Find the lines in the records below that contain "status", and report each of them.

- [Data to examine]
----------------
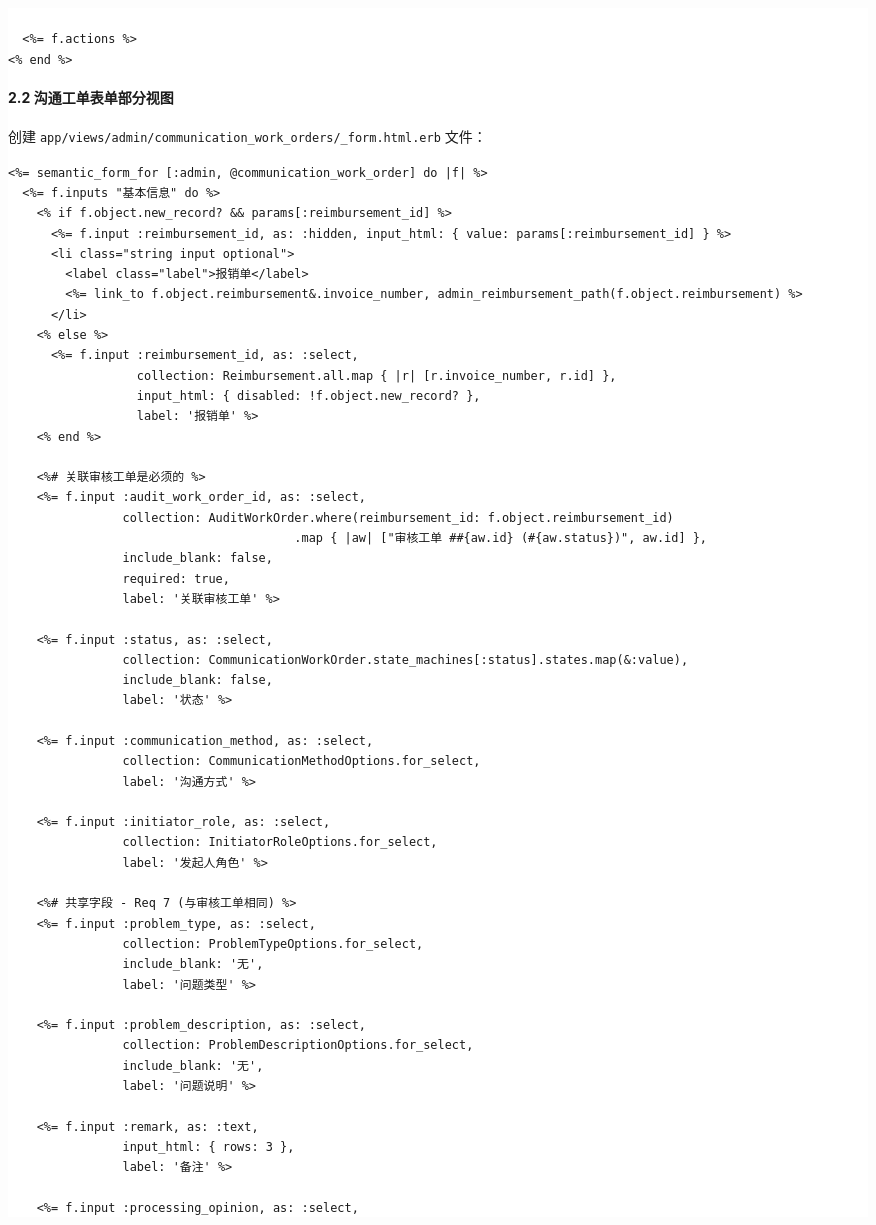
 ```erb
  
  <%= f.actions %>
<% end %>
```

#### 2.2 沟通工单表单部分视图

创建 `app/views/admin/communication_work_orders/_form.html.erb` 文件：

```erb
<%= semantic_form_for [:admin, @communication_work_order] do |f| %>
  <%= f.inputs "基本信息" do %>
    <% if f.object.new_record? && params[:reimbursement_id] %>
      <%= f.input :reimbursement_id, as: :hidden, input_html: { value: params[:reimbursement_id] } %>
      <li class="string input optional">
        <label class="label">报销单</label>
        <%= link_to f.object.reimbursement&.invoice_number, admin_reimbursement_path(f.object.reimbursement) %>
      </li>
    <% else %>
      <%= f.input :reimbursement_id, as: :select, 
                  collection: Reimbursement.all.map { |r| [r.invoice_number, r.id] }, 
                  input_html: { disabled: !f.object.new_record? },
                  label: '报销单' %>
    <% end %>
    
    <%# 关联审核工单是必须的 %>
    <%= f.input :audit_work_order_id, as: :select, 
                collection: AuditWorkOrder.where(reimbursement_id: f.object.reimbursement_id)
                                        .map { |aw| ["审核工单 ##{aw.id} (#{aw.status})", aw.id] }, 
                include_blank: false, 
                required: true,
                label: '关联审核工单' %>
    
    <%= f.input :status, as: :select, 
                collection: CommunicationWorkOrder.state_machines[:status].states.map(&:value), 
                include_blank: false,
                label: '状态' %>
    
    <%= f.input :communication_method, as: :select, 
                collection: CommunicationMethodOptions.for_select,
                label: '沟通方式' %>
    
    <%= f.input :initiator_role, as: :select, 
                collection: InitiatorRoleOptions.for_select,
                label: '发起人角色' %>
    
    <%# 共享字段 - Req 7 (与审核工单相同) %>
    <%= f.input :problem_type, as: :select, 
                collection: ProblemTypeOptions.for_select, 
                include_blank: '无',
                label: '问题类型' %>
    
    <%= f.input :problem_description, as: :select, 
                collection: ProblemDescriptionOptions.for_select, 
                include_blank: '无',
                label: '问题说明' %>
    
    <%= f.input :remark, as: :text, 
                input_html: { rows: 3 },
                label: '备注' %>
    
    <%= f.input :processing_opinion, as: :select, 
```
----------------
- [Problem solution]
                                        .map { |aw| ["审核工单 ##{aw.id} (#{aw.status})", aw.id] }, 
    <%= f.input :status, as: :select, 
                collection: CommunicationWorkOrder.state_machines[:status].states.map(&:value), 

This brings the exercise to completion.